Well Living Lab
- Motto: Indoor Health Begins Here
- Established: 2014; 12 years ago
- Field of research: Health, Wellness, Design, Real Estate, Technology
- Director: Barbara Spurrier, MHA
- Location: Rochester, Minnesota, Minnesota, United States
- Affiliations: Mayo Clinic, Delos Living
- Website: welllivinglab.com

= Well Living Lab =

The Well Living Lab is a scientific research center that uses exclusively human-centered research to understand the interaction between health and well-being and indoor environments. Its design incorporates a large degree of control over research variables through a modular, reconfigurable space that simulates real-world environments. The Well Living Lab was founded a collaboration between real estate firm Delos Living LLC and Mayo Clinic. It is located in Rochester, Minnesota.

== History ==
The Well Living Lab was first announced on September 9, 2014, at Mayo Clinic's Transform 2014 conference. The official launch of the Well Living Lab occurred on September 30, 2015, at Mayo Clinic's Transform 2015 conference.

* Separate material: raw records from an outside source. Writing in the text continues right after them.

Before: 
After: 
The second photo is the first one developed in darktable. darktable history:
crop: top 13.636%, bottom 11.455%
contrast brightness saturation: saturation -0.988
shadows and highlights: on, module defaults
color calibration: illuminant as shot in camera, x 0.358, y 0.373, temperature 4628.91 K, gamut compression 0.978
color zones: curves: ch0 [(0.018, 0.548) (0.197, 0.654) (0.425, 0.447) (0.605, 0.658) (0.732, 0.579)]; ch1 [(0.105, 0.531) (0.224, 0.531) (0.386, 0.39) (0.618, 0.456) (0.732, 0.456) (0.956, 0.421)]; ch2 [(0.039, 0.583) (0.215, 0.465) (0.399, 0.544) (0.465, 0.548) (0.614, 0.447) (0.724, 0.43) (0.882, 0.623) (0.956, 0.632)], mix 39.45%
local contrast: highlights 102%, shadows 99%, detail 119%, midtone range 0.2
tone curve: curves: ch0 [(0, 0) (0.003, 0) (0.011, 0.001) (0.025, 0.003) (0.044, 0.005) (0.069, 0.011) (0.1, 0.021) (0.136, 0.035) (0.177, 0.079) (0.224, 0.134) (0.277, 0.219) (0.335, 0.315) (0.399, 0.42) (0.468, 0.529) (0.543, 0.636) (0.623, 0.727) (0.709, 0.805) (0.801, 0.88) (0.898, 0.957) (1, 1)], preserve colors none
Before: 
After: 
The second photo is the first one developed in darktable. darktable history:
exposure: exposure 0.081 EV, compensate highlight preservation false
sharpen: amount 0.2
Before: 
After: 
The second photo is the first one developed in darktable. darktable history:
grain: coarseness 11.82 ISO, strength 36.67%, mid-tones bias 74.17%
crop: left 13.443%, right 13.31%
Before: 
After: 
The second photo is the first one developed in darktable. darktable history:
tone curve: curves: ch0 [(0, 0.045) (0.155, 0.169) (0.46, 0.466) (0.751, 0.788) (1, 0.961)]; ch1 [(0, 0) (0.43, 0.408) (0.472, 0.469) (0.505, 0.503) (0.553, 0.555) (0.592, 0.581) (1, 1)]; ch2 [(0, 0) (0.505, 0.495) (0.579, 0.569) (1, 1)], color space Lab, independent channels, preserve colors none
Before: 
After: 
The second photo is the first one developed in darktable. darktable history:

== Lab Facility and Capabilities ==
The Well Living Lab comprises 5,500 square feet of research space that is designed to accurately simulate real-world environments while also being embedded with a wide array of environmental and biometric sensors. The lab's facility is also highly modular, allowing for rapid reconfiguration between studies. This allows researchers to specify exactly the environment they wish to study. The lab's control center is designed to allow researchers to view and analyze data in real time during a study and to conduct real time analytics.

== Research Agenda ==
The Well Living Lab's research agenda is focused on studying the effect that buildings, and the things in them, have on human health. This will include environmental factors such as lighting, temperature, air quality, furniture, design, and more. Health outcomes that the lab will study include sleep quality, productivity, stress levels, cardiovascular health, and more. Mayo Clinic researchers from many disciplines will serve as the principal investigators in these studies. Researchers intend to combine environmental sensors, wearable and other biometric sensors, as well as observation.